PdfFile2 = open('encryptedreverse.pdf', 'rb')
pdfReader2 = PyPDF2.PdfFileReader(PdfFile2)
print(pdfReader2.isEncrypted)

for word in helloDictCont:
	if pdfReader2.decrypt(word) == 1:
		break
		print(word)
	elif pdfReader2.decrypt(word.lower()) == 1:
		break
		print(word)



RE: Brute force password breaker - stullis - Jan-21-2019

Loop over the contents of helloDictCont, split each item, and extend liDict instead of appending.

liDict = []
for words in helloDictCont:
    liDict.extend(words.split())



RE: Brute force password breaker - Truman - Jan-21-2019

while my old machine is looking for a match I found this on a difference between append and extend:
http://thomas-cokelaer.info/blog/2011/03/post-2/

This execution was endless and my hard was seriously overheated so I decided to stop it.


RE: Brute force password breaker - Truman - Jan-22-2019

import PyPDF2

pdfFile = open('reverse.pdf', 'rb')
pdfReader = PyPDF2.PdfFileReader(pdfFile)
pdfWriter = PyPDF2.PdfFileWriter()
for pageNum in range(pdfReader.numPages):
	pdfWriter.addPage(pdfReader.getPage(pageNum))
wrd = input('Please enter one word as a password: ')
pdfWriter.encrypt(wrd)
resultPdf = open('encryptedreverse.pdf', 'wb')
pdfWriter.write(resultPdf)
resultPdf.close()
print(pdfReader.isEncrypted)

helloDict = open('dictionary.txt')
helloDictCont = helloDict.read().splitlines()

liDict = []
for word in helloDictCont:
	liDict.extend(word.split())

PdfFile2 = open('encryptedreverse.pdf', 'rb')
pdfReader2 = PyPDF2.PdfFileReader(PdfFile2)
print(pdfReader2.isEncrypted)
	
for word in liDict:
    if pdfReader2.decrypt(word) == 1:
        break
        print(word)
    elif pdfReader2.decrypt(word.lower()) == 1:
        break
        print(word)
	
I added input() to my code. Now after a couple of minutes of proccessing it ends but it doesn't print a password and it doesn't encrypt a pdf file. Still wondering why.

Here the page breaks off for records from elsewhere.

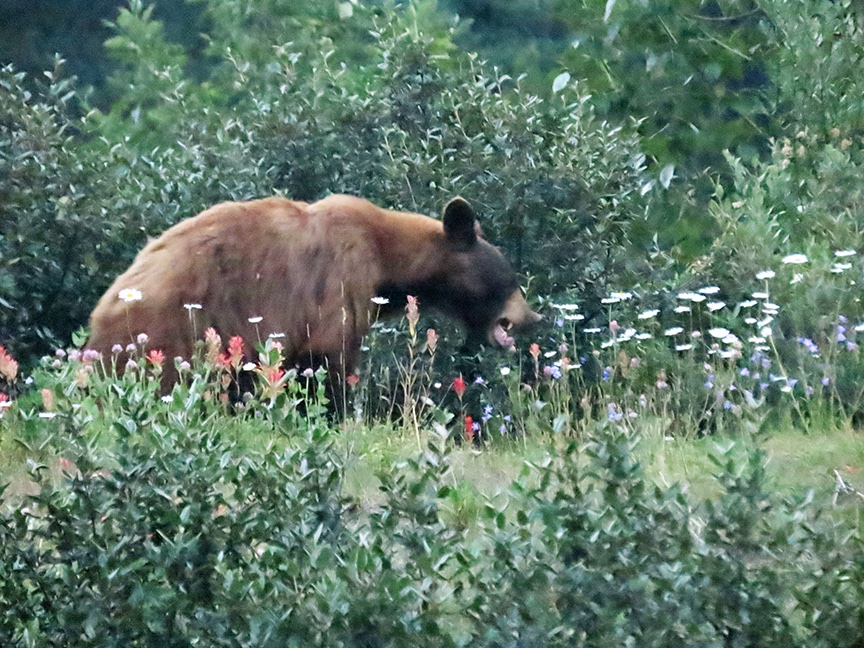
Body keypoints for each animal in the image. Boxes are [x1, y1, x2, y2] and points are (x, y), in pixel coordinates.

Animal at [87, 194, 541, 400]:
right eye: (509, 278)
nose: (532, 317)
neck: (388, 257)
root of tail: (96, 321)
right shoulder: (341, 282)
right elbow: (329, 360)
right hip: (172, 333)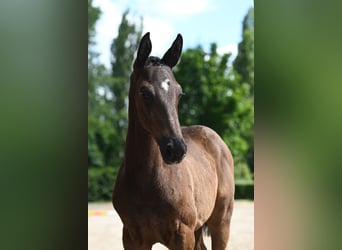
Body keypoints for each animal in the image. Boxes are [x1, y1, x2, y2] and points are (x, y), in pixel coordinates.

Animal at [113, 32, 235, 249]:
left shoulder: (182, 235)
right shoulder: (131, 237)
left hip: (221, 222)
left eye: (179, 92)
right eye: (144, 92)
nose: (176, 149)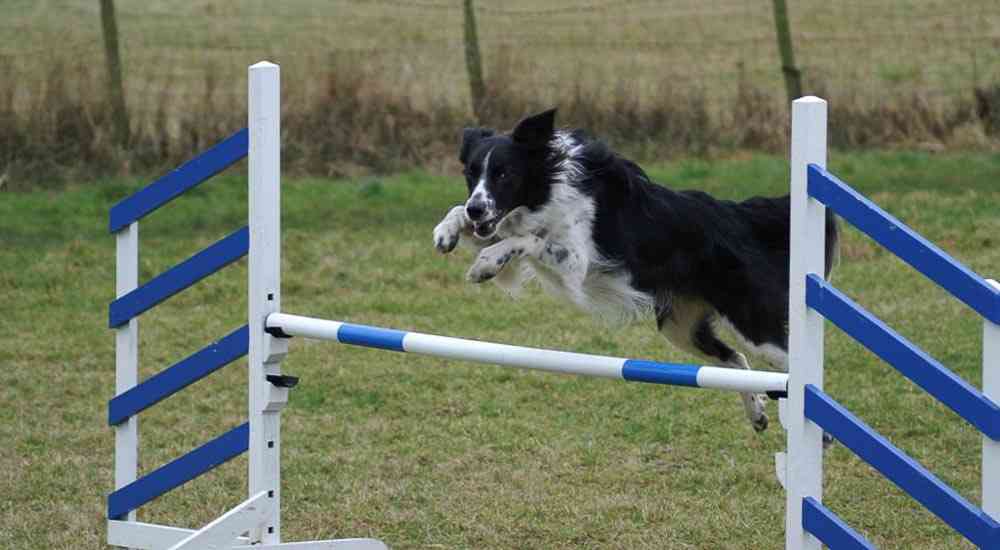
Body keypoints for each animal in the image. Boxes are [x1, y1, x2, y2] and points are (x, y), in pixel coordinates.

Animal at [430, 110, 836, 434]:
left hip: (752, 322)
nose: (478, 208)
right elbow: (471, 219)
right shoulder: (502, 224)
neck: (546, 185)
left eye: (504, 174)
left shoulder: (574, 260)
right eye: (471, 173)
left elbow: (527, 240)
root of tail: (735, 216)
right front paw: (446, 232)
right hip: (680, 328)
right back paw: (757, 413)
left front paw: (485, 264)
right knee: (736, 359)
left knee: (792, 368)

RE: Brute force password breaker - stullis - Jan-22-2019

A better way to slow it down and decrease memory usage is to use time.sleep(0.01). That will halt execution for 0.01 seconds each iteration; it has a surprisingly significant impact.

In dictionary.txt, are the words separated by just spaces or are there commas as well?


RE: Brute force password breaker - Truman - Jan-23-2019

One line one word.

But this is actually the solution:
for word in liDict:
    if pdfReader2.decrypt(word) == 1:
        print('The correct PWD as upper case: ' + word)
        break
    elif pdfReader2.decrypt(word.lower()) == 1:
        print('The correct PWD as lower case: ' + word)
        break
My mistake was that I put print statement after break.